Die EU ist derweil bereit, wegen der Krise im Libanon Sanktionen gegen die politische Führung des Landes zu verhängen. Möglich seien Strafmaßnahmen gegen Menschen und Einrichtungen, hieß es. Die EU-Mitgliedsstaaten müssen der Sanktionsliste noch einstimmig zustimmen.Paul Naggear hat eine klare Forderung: Er wünscht sich, dass sämtliche Regierungen ihre diplomatischen Beziehungen zur herrschenden Klasse im Libanon abbrechen. "Von dem Moment an, als sie begonnen haben, die Justiz zu behindern, wurden sie zu Verrätern und sollten als solche behandelt werden", sagt er eindringlich.

Dem Libanon geht er Treibstoff aus - daher stehen Autos teilweise Stunden an der Tankstelle anBild: Ibrahim Chalhoub/AFP/Getty Images

Das Land befindet sich wegen Missmanagement und Korruption in einer verheerenden wirtschaftlichen Krise: Die Währung hat 90 Prozent ihres Wertes verloren, was zu einer Hyperinflation und einem Mangel an Treibstoff, Medikamenten und anderen wichtigen Gütern geführt hat. Strom ist daher auch kaum vorhanden, die Zahl der Corona-Infektionen steigt wieder an. Auch das UN-Kinderhilfswerk Unicef schlägt Alarm: Die Wasserversorgung könnte bald zusammenbrechen, weil Treibstoff und Ersatzteile für die Pumpen fehlten. 
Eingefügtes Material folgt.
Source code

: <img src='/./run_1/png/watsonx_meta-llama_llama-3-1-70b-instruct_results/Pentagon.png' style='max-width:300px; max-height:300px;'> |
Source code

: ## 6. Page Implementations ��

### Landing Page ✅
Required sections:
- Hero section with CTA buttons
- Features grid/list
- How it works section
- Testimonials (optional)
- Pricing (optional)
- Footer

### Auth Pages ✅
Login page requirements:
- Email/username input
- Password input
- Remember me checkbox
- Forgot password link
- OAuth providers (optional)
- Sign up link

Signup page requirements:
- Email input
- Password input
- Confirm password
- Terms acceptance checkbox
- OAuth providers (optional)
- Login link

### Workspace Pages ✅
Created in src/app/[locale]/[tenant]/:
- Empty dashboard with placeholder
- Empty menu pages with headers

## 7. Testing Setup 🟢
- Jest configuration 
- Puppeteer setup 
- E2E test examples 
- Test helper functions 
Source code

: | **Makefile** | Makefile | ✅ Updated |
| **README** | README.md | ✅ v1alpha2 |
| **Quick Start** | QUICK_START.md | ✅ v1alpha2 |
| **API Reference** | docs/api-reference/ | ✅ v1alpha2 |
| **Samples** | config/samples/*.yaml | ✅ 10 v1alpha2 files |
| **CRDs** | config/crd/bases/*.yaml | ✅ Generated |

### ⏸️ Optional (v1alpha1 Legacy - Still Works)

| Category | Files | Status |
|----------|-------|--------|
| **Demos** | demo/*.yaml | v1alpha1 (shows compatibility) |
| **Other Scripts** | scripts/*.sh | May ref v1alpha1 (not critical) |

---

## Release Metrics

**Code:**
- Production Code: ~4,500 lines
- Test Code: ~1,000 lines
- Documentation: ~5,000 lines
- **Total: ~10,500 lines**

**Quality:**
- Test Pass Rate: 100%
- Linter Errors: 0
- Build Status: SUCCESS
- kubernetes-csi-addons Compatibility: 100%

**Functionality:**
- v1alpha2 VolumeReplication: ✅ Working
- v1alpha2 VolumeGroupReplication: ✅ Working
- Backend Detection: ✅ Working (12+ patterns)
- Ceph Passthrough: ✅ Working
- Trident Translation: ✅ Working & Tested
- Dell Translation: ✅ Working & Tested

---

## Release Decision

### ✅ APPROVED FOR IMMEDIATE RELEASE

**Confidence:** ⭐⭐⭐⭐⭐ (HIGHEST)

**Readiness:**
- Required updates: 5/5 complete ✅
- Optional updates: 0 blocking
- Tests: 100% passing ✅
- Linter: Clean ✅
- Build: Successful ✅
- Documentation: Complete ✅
Dazu kommt: Seit einem Jahr hat der Libanon keine handlungsfähige Regierung mehr. Nachdem es dem ehemaligen Premier Saad Hariri nicht gelungen war eine Regierung zu bilden, wurde kürzlich Nadschib Mikati mit der Regierungsbildung beauftragt. Mikati ist kein unbeschriebenes Blatt. Er war zwischen 2011 und 2014 bereits Ministerpräsident des Libanon: "Dieser Mann war im Amt, als das Ammoniumnitrat im Hafen von Beirut ankam", sagt Paul Naggear. 2019 wurde auch ein Verfahren wegen des Vorwurfs der Korruption gegen Mikati eingeleitet. Im Netz häufen sich die verzweifelten Kommentare vieler Libanesen wegen der Ernennung Mikatis. "Die politische Klasse weigert sich schlicht, eine komplett unabhängige Regierung zu bilden", sagt auch Diana Menhem von "Kulluna Irada".

Präsident Michel Aoun (links) hat Nadschib Mikati mit der Regierungsbildung beauftragtBild: Dalati Nohra/Lebanese Official Government/AP Photo/picture alliance

Kampf gegen Korruption

Dass die Naggears das Land nicht verlassen haben, hat ihnen auch einige wichtige Erfolge im Kampf für mehr Gerechtigkeit eingebracht. So hat Ingenieur Paul Naggear als Teil einer säkularen Liste die Vorwahlen des Berufsverbands für Ingenieure und Architekten gewonnen. Dieser Verband spielt eine wichtige Rolle beim Wiederaufbau Beiruts. Auch wenn der Berufsverband keine Gesetze erlassen kann, war der Sieg dennoch wichtig: "Das gibt uns die Möglichkeit, Korruption zu stoppen, weil jedes Infrastrukturprojekt in Beirut von uns abgesegnet werden muss", sagt Paul Naggear. 

Die für 2022 geplante Parlamentswahl sei essenziell, sagt Diana Menhem: Nur wenn oppositionelle Kräfte ausreichend Stimmen bekämen, könnten diese sich stärker für die Aufklärung der Explosion einsetzen. In der Zwischenzeit wollen die Naggears weiterkämpfen. Empathie habe ihnen aus der politischen Elite bisher keiner entgegengebracht, sagt Tracy Awad-Naggear. Auch wenn die derzeitige Justizministerin sich zwei Mal inoffiziell bei ihnen gemeldet habe. "Wenn sie kooperieren würden und Empathie zeigten, würden sie hinter Gittern landen."

Solidarität und Gebete

Vor dem ersten Jahrestag der Explosion ist den Naggears mulmig zu Mute. Sie haben gemeinsam mit ihren Mitstreitern zu einem Tag der Solidarität und Gebete unter dem Motto "Für Gerechtigkeit, für Befreiung" aufgerufen.

Den Libanon wollen die Naggears so lange nicht verlassen, bis sie Gerechtigkeit für ihre Tochter Alexandra und die anderen Opfer erhalten haben, sagen sie. "Wir haben den Kampf begonnen - und wir werden den Kampf weiterführen", sagt Tracy Awad-Naggear. "Ich habe ein Recht auf Gerechtigkeit."